When a test is a barrier

Sam is taking two online classes this fall, one in word processing, another in spreadsheets. I’ve written before about the requirements he needs to “upgrade” from a certificate to an associate’s degree in computer technology. He’s just four classes away. It’s very exciting.

Both of this fall’s classes are in another department at the community college, and both required him to thoroughly read the syllabus and take a quiz over its contents. The students have to get a 100 on the quiz (they have unlimited attempts) before they can start the class. In a way, its a brilliant way to underscore the importance of reading and understanding the course requirements. In some of the larger lecture classes I’ve seen, professors spend the first day of class reading the syllabus to the students. And I’ve seen students drop once they realize the expectations.

Sam sailed through the syllabus quiz for one class but not the other. We’re not quite sure what has happened — we suspect, actually, there is a scoring problem — but it is yet to be resolved. I sat with him yesterday as he tried, again and again and again and again, to secure that perfect score. Before I helped him devise some evaluation strategies, he had no idea how to figure out what he was doing wrong.

It was like being thrown into the ocean with no clue where to swim to safety. You can imagine how wild and panicked a person’s thinking might get. And then, when you consider the true stakes how angry you could get.

He can’t get the keys to the rest of the online kingdom of the class until he does. An email to the professor about the problem has brought only the suggestion that he drop the class.

And that brings me to the point of this post — there is testing and then there are barriers.

When I was in junior high school, a gymnastics unit was added to our curriculum, probably in part because of the wildly popular Olga Korbut and the amazing things she did at the 1972 Olympics.

I saved those Seventeen magazine pages with a story and photo about her for ages.

Our instruction was pathetic. Our teacher couldn’t do any of the moves, and was continually recruiting a student to demonstrate a move to the others (with that student likely demonstrating that move to the teacher for the first time about 90 seconds earlier.)
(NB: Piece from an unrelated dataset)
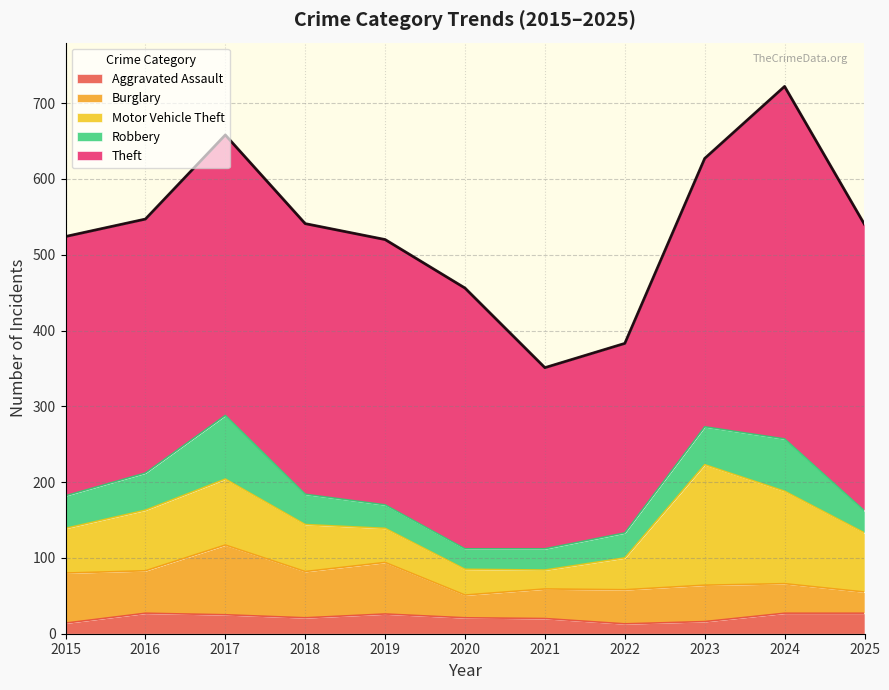

What is the maximum value shown in the chart?

465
Once “demonstrated,” we could practice on the equipment, serving as spotters for each other. At the end of the unit, we had to perform the different moves for our grade. We were scored on our ability to do the moves — nothing about the rhythm and composition of a routine, our body poise, or other criteria used to evaluate a gymnast.
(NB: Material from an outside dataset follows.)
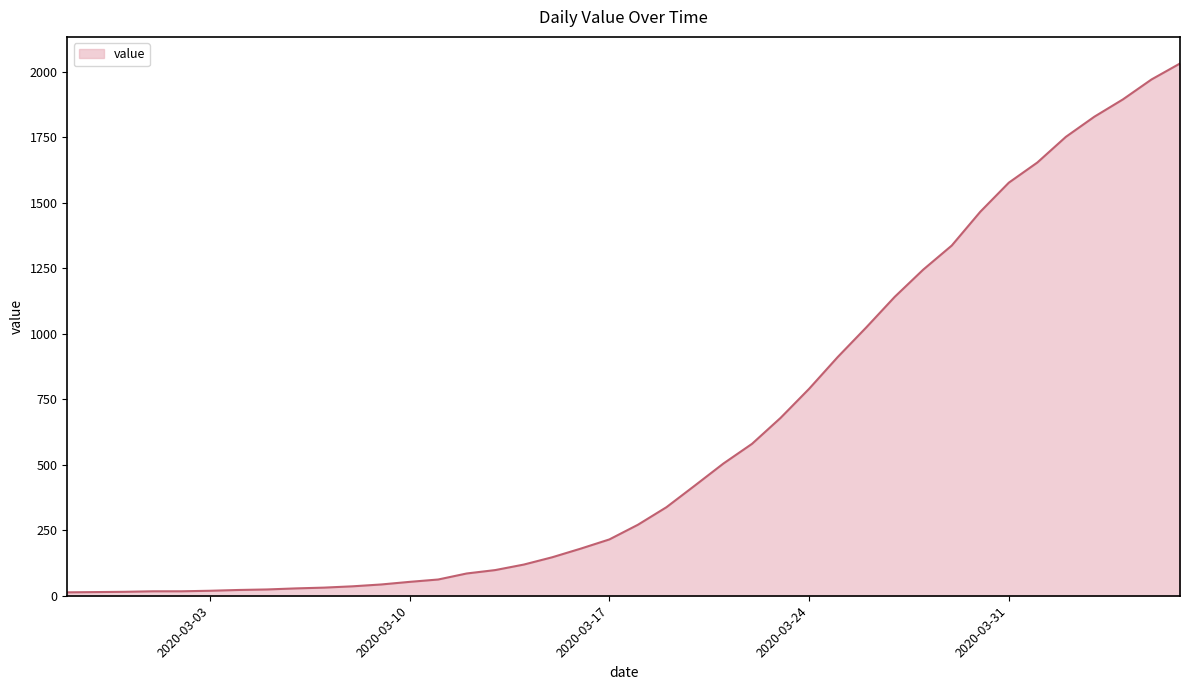

Does the chart display data point markers on the line(s)?

No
The test was sequential and, theoretically, based on difficulty. Our teacher had no idea what was a hard move and what was easy, in my opinion. But, you couldn’t test for a B if you couldn’t do all the moves needed for a C.

Because I couldn’t go from a crouch on the beam to a standing position using only one leg — a “C” level move — I was not allowed to test for any other grade levels, even though I’d been working on all of them, as were my classmates, for six weeks.
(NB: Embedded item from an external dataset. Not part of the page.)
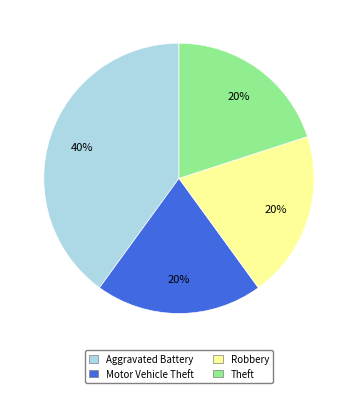

To the nearest percent, what is the difference between the largest and smallest slice percentages?

20%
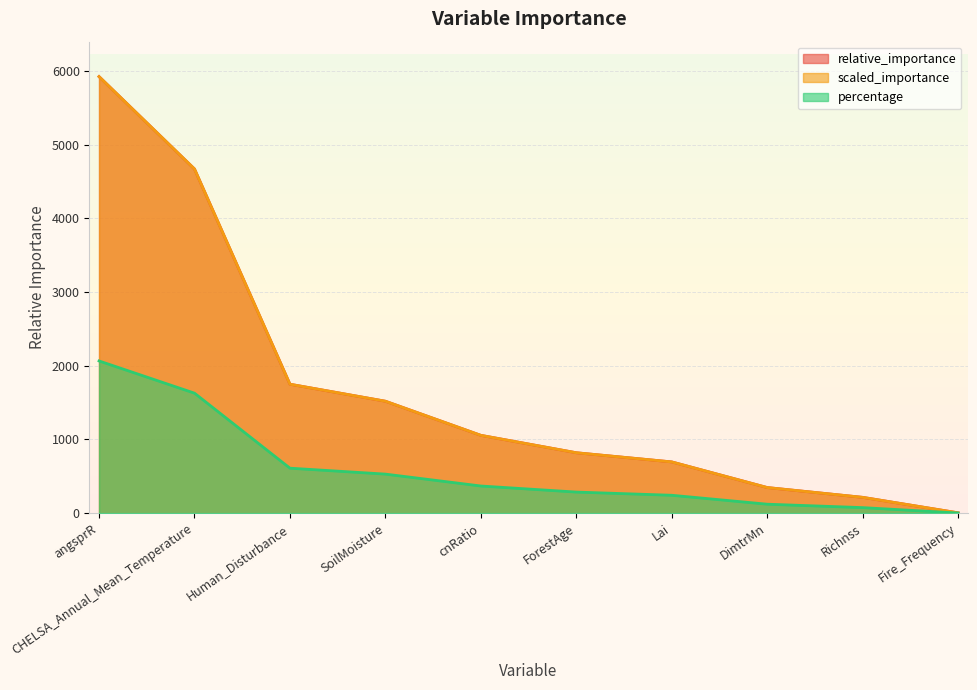

Does the chart display data point markers on the line(s)?

No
Lots of girls didn’t get the grade they deserved for having taught themselves gymnastics.

That’s not instruction, and that’s not testing, so don’t make like its the bar exam.

2 Comments

  1. TXsharon on September 7, 2011 at 4:41 am

    So harsh and uncaring. It’s not necessary.

  2. TXsharon on September 10, 2011 at 1:44 am

    Thursday when I picked Adam up from class, he didn’t want to talk, at all. He seemed sad. Finally, late in the night he told me that his philosophy professor asked the class who had read the assignment. Adam answered that he had but, fearing he might get questions he couldn’t answer, he added that he was not sure he completely understood what he read. His instructor ridiculed him and got the rest of the class to laugh at him. Naturally, he felt horrible.

    But, that’s not all. Tuesday he went to the music department to get advice about the possibility of majoring in music. He wants to do soundtracks for movies and he is pretty darn good at it too. He was told that he should stick with engineering because he should have started his music career a long time ago.

    He is 16 for crine out loud! Sixteen, with 18 college credits and a 3.8 GPA. What’s wrong with the jackasses who are supposed to be teaching our young people.